Guest Article: The Timetable For Bugging Out, by H.B.

We all get nervous when faced with the prospects of possibly bugging out because of a disaster or threat of some kind occurring. Do we leave or stay? 

This has been discussed many times over, and it is based on the type of threat, your particular location, your preparedness, and what all. This article will simply touch on the possible timetable, as it relates to your chances of effectively escaping to your destination without getting caught in the middle of a traffic jam and all of those corresponding issues.

 Let’s review your handling of being actually caught in the jam. Circumstances being what they may, you finally get the family and supplies packed in the car. You get on the interstate and then get caught in the unexpected miles of traffic jam because you weren’t able to see that far ahead.  As we  know from experience, traffic jams can result from road construction, too many vehicles getting on, a disabled vehicle, heavy traffic at on and off intersections, accidents, and now monsters. Now, you are saying to yourself “monsters”? Well, take into consideration literally hundreds of people, scared out of their minds about the THREAT, and you’ll have drivers doing whatever they have to, to get away or to get home to get to their families. Suddenly everything in their way of getting where they are going– whether a tractor trailer, driver cutting in, or a road block– is perceived to be bigger than usual, and people become more aggressive towards it. Thus, there are more “accidents”.

 Face reality, we also know one accident on a normal day can tie up traffic for a couple of hours, and we know that’s why you shouldn’t be there in the first place when a disaster is occurring. So, why am I beating this issue to death? Because the thruway is the quickest way to get from “here to there”, and if it appears relatively open, if you check if before making that last-minute decision on which route to take– IT CAN CHANGE! Here’s where the importance of  that timetable is so critical.

First, we have the threat to you and your family. How soon will that threat impact you? You should know about a pending hurricane several days before it would actually hit your immediate area. Could the direction of travel change?  If it’s a train carrying hazardous materials that goes off the tracks or an accident or fire at a nearby plant that processes dangerous chemicals, how far away do you live, and which way are the winds blowing as it relates to how much time you have to leave. Still, you will have some time to pack the car and decide which direction to take.

If it’s a solar flare or EMP attack that knocks out the power grid (my personal greatest fear), you should take into consideration that most people don’t even comprehend what those threats are, won’t be warned in the normal manner by radio or TV, and will naturally assume that it’s just a normal power outage and the electric will be back on in a few hours. Those people won’t be clogging the thruways, even if their cars were useable.  So again, you will have a little lead time.

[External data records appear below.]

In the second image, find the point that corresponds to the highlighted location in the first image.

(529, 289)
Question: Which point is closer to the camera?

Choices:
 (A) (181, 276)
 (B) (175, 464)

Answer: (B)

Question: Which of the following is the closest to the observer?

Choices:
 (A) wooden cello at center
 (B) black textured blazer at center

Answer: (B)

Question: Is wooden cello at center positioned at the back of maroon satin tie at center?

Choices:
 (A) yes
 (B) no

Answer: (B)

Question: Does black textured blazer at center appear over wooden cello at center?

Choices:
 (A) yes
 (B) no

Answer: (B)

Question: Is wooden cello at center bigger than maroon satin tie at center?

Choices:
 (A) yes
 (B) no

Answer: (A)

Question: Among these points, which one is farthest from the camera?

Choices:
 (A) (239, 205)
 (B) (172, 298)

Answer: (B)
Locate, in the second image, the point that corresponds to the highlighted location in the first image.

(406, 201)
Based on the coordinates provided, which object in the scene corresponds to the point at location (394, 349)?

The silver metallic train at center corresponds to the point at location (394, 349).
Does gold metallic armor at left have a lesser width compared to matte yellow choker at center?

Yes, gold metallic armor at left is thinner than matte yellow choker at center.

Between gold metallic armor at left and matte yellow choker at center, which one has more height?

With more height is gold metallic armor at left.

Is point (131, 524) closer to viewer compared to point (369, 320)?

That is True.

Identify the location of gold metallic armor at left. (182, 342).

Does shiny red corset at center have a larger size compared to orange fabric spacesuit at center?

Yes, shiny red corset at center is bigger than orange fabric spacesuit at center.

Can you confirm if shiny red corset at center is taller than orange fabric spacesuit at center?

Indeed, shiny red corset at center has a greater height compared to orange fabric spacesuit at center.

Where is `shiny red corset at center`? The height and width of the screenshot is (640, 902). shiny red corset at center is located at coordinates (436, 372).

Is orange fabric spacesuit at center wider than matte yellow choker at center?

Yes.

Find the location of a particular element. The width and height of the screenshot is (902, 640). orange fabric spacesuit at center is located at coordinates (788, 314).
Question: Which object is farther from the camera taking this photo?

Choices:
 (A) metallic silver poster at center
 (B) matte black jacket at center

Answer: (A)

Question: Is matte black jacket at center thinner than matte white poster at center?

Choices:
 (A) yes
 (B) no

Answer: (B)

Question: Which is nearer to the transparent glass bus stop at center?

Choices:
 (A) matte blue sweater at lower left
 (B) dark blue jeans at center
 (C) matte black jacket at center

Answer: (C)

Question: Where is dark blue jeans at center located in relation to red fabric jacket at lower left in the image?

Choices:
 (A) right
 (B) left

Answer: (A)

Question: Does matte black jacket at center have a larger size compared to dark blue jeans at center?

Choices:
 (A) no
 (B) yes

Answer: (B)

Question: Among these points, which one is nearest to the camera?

Then you’ve got that large percentage of  people who know about an immediate  danger to them,  and they decide that they have to Get Out Of Dodge ASAP, but they’re not at all ready to go. Thinking about the hours it takes the average family to simply get ready to go on vacation, the time it takes them to round up the family members, add in a spouse who thinks that the government will resolve the issue, and that they don’t have any place to go anyway arguing over what to take, and packing for departure, and you can imagine the thousands of families that aren’t going to be hitting the roadways anytime soon. So again, you will have a little lead time.

Remember, those reading this blog and likely many of the others are more or less prepared. We have taken steps to decide what our destination options are– vacation home, retreat, other family members away from the threatened area, the mountains, or for those with campers or tents, campgrounds somewhere. You’ve pre-planned, your kids are rounded up, the vehicle is full of fuel, and you take off.  Remembering the thoughts above,  that most everybody is still only getting a grasp of what’s happening and aren’t reacting quickly (many will sit there watching the coverage on TV not realizing the personal danger to them), you decide to take that interstate. Good idea… NO!

The problem with that decision is that while you may get the jump on most everyone else in your town and you  reach the interstate 15-20 minutes ahead of the masses, and it isn’t clogged or even crowded,  by the time you drive 15 or 20 miles toward your destination, the people in the next town up and the town beyond that will have by then reacted to the threat and are filling that interstate in front of you, causing the clogged condition you were trying to avoid in the first place. So, you’re stuck, or you finally get off and wind up taking back roads you’re not familiar with and which will also be jammed by then.

When evacuating, recognize that the roadways will be considerably more and more clogged as you travel toward your destination.

We all have to realize how important it is, if your not going to hunker-down at home, to be sensitive to potential dangers and if at all possible, leave early– not an hour early but maybe the day before everyone else. It’s better to lose a day’s work than get caught in the city when everything’s falling apart all around you. That “possible” end-of-the-world type warning isn’t likely to happen that often. Better “A day early than an hour late.” You can always use it as a training exercise. Good luck.